Grotere bedrijven krijgen te maken met hogere energiekosten. De prijs die zij moeten betalen voor het recht om een ton CO2 uit te stoten is begin deze week in Europa voor het eerst sinds de lancering van het Europese emissiehandelssysteem (EU ETS) in 2005 tot boven de €60 gestegen. Dat is een gevolg van de toegenomen vraag naar kolengestookte elektra, schrijft het Financieele Dagblad. Die is ontstaan doordat de wereld minder gas heeft om elektra van te maken door teruggevallen gasleveringen vanuit de VS. Dat jaagt de gasprijs zo omhoog dat vraag naar steenkolen sterk is gestegen.

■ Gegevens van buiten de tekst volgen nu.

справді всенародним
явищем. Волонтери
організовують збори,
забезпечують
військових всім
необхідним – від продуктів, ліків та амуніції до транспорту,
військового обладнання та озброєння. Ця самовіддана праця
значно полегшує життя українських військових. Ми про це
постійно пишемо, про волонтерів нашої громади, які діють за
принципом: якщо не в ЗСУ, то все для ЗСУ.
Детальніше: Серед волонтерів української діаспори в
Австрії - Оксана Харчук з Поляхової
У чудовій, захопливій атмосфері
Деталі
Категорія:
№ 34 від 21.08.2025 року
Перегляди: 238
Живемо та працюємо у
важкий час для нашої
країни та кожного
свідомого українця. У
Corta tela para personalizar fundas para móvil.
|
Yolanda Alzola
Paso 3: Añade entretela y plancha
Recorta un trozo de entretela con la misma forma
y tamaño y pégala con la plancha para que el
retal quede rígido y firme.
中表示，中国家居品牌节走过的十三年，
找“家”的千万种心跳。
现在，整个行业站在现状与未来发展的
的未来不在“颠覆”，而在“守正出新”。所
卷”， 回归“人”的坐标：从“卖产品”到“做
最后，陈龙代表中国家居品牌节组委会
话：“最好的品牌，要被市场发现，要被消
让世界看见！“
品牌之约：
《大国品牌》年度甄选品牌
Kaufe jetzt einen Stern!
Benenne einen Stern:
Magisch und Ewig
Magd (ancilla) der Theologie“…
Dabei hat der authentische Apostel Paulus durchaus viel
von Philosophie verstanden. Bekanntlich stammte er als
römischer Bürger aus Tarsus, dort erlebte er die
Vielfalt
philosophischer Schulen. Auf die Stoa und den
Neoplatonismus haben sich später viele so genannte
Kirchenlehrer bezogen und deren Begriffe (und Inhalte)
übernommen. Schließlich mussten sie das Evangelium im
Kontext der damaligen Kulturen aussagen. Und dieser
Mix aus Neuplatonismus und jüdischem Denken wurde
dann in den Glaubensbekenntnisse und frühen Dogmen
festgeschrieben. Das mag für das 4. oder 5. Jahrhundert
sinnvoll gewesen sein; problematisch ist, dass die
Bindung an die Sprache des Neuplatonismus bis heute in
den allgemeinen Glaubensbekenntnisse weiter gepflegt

Het tekort aan gas is zo groot dat steenkolencentrales weer geopend of bijgestookt worden. Dat gebeurt ondanks hun veel hogere uitstoot van klimaatkwalijke koolstof dan gascentrales en het feit dat ze daarmee de prijzen van CO2-rechten omhoog jagen.

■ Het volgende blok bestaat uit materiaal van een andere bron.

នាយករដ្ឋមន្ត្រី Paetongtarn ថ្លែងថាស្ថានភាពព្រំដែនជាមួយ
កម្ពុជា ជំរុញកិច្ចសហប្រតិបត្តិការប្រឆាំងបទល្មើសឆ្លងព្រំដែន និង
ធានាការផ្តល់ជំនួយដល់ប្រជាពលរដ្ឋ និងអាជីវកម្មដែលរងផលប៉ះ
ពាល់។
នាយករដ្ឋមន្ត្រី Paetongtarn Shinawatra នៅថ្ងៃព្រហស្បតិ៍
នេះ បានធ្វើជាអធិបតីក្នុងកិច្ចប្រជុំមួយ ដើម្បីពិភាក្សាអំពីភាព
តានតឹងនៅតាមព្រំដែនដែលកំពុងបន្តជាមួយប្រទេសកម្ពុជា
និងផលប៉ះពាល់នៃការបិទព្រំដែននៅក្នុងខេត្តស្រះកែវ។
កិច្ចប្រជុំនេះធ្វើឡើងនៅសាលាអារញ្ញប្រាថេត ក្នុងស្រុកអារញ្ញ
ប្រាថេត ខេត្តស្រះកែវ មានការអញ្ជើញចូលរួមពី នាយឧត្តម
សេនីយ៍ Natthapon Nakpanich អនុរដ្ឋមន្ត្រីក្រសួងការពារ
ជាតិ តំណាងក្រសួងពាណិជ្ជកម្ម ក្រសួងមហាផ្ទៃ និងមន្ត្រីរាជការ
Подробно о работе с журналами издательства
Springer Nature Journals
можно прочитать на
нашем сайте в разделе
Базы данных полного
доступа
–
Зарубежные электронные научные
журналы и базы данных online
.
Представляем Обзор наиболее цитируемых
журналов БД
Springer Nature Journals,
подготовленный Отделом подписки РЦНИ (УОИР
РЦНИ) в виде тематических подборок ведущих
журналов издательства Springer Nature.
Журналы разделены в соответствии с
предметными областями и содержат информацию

De markt stemt beleidsmakers en -denkers optimistisch; zelf vrees ik dat de economie hen in verwarring brengt.

Bontenbal
Kamerlid Henri Bontenbal (CDA) is voor duurzame energie, waaronder nucleaire. Hij ziet de hoge prijs voor het recht om CO2 uit te stoten als een steun in zijn rug. Nederland wordt er duurzamer van. De staat hoeft er minder te subsidiëren omdat de markt vanwege hoge uitstootkosten vanzelf gaat verduurzamen, lijkt hij te denken blijkens een tweet (zie onder).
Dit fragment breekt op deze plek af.